To
The Members,
SAMPAT ALUMINIUM PRIVATE LIMITED
Your directors are pleased to present their Annual Report and the Company's audited
financial statement for the financial year ended March 31, 2023.
FINANCIAL RESULTS:
The Company's financial performance, for the year ended March 31, 2023 is summarized
below:
| Particulars |
YEAR ENDED ON 2022-23 |
YEAR ENDED ON 2021-22 |
| Revenue from Operations |
1,29,22,11,000 |
1,07,94,18,865 |
| Other Income |
1,76,34,105 |
82,59,293 |
| TOTAL INCOME |
1,30,98,45,105 |
1,08,76,78,158 |
| TOTAL EXPENDITURE |
1,29,17,41,473 |
1,07,66,26,471 |
| PROFIT BEFORE TAX |
1,81,03,631 |
1,10,51,687 |
| Less: Current Tax |
(43,68,196) |
(28,55,881) |
| MAT Credit |
|
- |
| Deferred Tax |
(2,86,000) |
23,000 |
| PROFIT FOR THE YEAR |
1,34,49,435 |
82,18,806 |
COMPANY'S PERFORMANCE:
The Company has reported income from operation of Rs. 1,29,22,11,000 during the current
year and of Rs. 1,07,94,18,865/- in the previous year. The Company has net profit of Rs.
1,34,49,435 in the current year in comparison to Rs. 82,18,806/- in the previous year.
DIVIDEND:
Your directors do not recommend any dividend for this financial year ended 31.03.2023.
TRANSFER TO RESERVE:
During the year under review, the Board does not propose to carry any amount to
reserves out of profit.
CHANGE IN NATURE OF BUSINESS:
MATERIAL CHANGES AND COMMITMENTS AFFECTING THE FINANCIAL POSITION OF THE COMPANY:
In terms of Section 134(3)(i) of the Companies Act, 2013, it is reported that, except
as disclosed elsewhere in this report & except as stated in Auditor's Report, no
material changes and commitments which could affect the Company's financial position have
occurred between the end of the financial year of the Company and date of this report.
SIGNIFICANT AND MATERIAL ORDERS:
There are no material orders passed by Regulators, Courts or Tribunals impacting the
going concern status and company's operations in future.
INTERNAL FINANCIAL CONTROLS:
The Company has in place adequate internal financial controls with reference to
financial statements. During the year, such controls were tested and no reportable
material weakness in the design or operation was observed.
FORMAL EVALUATION BY BOARD OF ITS OWN PERFORMANCE:
The Statement in respect of Formal Evaluation by the Board of its own performance and
that of its committees and individual directors is not applicable to the Company.
DETAILS OF SUBSIDARY, JOINT VENTURE OR ASSOCIATE COMPANIES:
The company does not have any Associate firm, Joint Venture or subsidiary.
DEPOSITS:
The Company has not accepted any deposits from the public within the meaning of section
73 of the companies Act, 2013 and Rules made their under.
AUDITOR & AUDITOR'S REPORT:
M/s. S.N SHAH & ASSOCIATES., Chartered Accountants, Statutory Auditor of the
Company, appointed for the term of 5 years from F.Y. 2019-20 and holds office till the
conclusion of 5th Annual General Meeting for the Financial Year ending on 31st
March, 2024.

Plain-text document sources
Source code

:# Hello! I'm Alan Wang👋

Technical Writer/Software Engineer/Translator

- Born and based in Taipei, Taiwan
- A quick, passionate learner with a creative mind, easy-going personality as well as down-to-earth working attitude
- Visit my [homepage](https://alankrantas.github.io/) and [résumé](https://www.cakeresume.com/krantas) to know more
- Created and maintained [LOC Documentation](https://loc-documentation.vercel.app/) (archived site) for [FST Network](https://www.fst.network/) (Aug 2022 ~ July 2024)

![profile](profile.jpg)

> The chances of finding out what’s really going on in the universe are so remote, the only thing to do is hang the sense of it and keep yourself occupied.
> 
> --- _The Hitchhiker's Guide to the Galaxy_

Task instructions:
• A. Say whether each statement agrees with the directors' report, answering yes or no and quoting the words that decide it: (i) The directors recommend a dividend for the year ended March 31, 2023. (ii) The company has no subsidiary. (iii) Testing of the internal financial controls during the year found a reportable material weakness.
• B. Write the next part of the directors' report, picking up after its last sentence.

Exercise answers:
• A.
(i) No: "Your directors do not recommend any dividend for this financial year ended 31.03.2023."
(ii) Yes: "The company does not have any Associate firm, Joint Venture or subsidiary."
(iii) No: "such controls were tested and no reportable material weakness in the design or operation was observed."

• B.
The Notes on the financial statement referred to in the Auditor's Report are
self-explanatory and do not call for any further comments. The Auditor's Report does not
contain any qualification, reservation or adverse remark.
EXTRACT OF ANNUAL RETURN
Pursuant to the Section 92, 134 and Rule 12 of Companies (Management and
Administration) Amendment Rules, 2020, The Company is not required to prepare Form MGT-9.
Hence, there is no requirement to attach the Extract of the Annual Return in the Board's
Report.
The Company shall place a copy of the annual return in Form MGT-7/Form MGT-7A (as per
the applicability) on its website, if any.
CONSERVATION OF ENERGY, TECHNOLOGY ABSORPTION:
Company had adopted necessary technology and had taken initiatives to conserve the
energy wherever possible and same being not in reportable size, hence the details as
required to be reported under
Rules 8(3) Companies (Accounts) Rules, 2015, is not given.
FOREIGN EXCHANGE EARNINGS AND OUTGO:
The Company has no foreign exchange earnings and outgoing during the year under review.
DIRECTORS AND KEY MANAGERIAL PERSONNEL
During the year, there are no change in directors of the Company.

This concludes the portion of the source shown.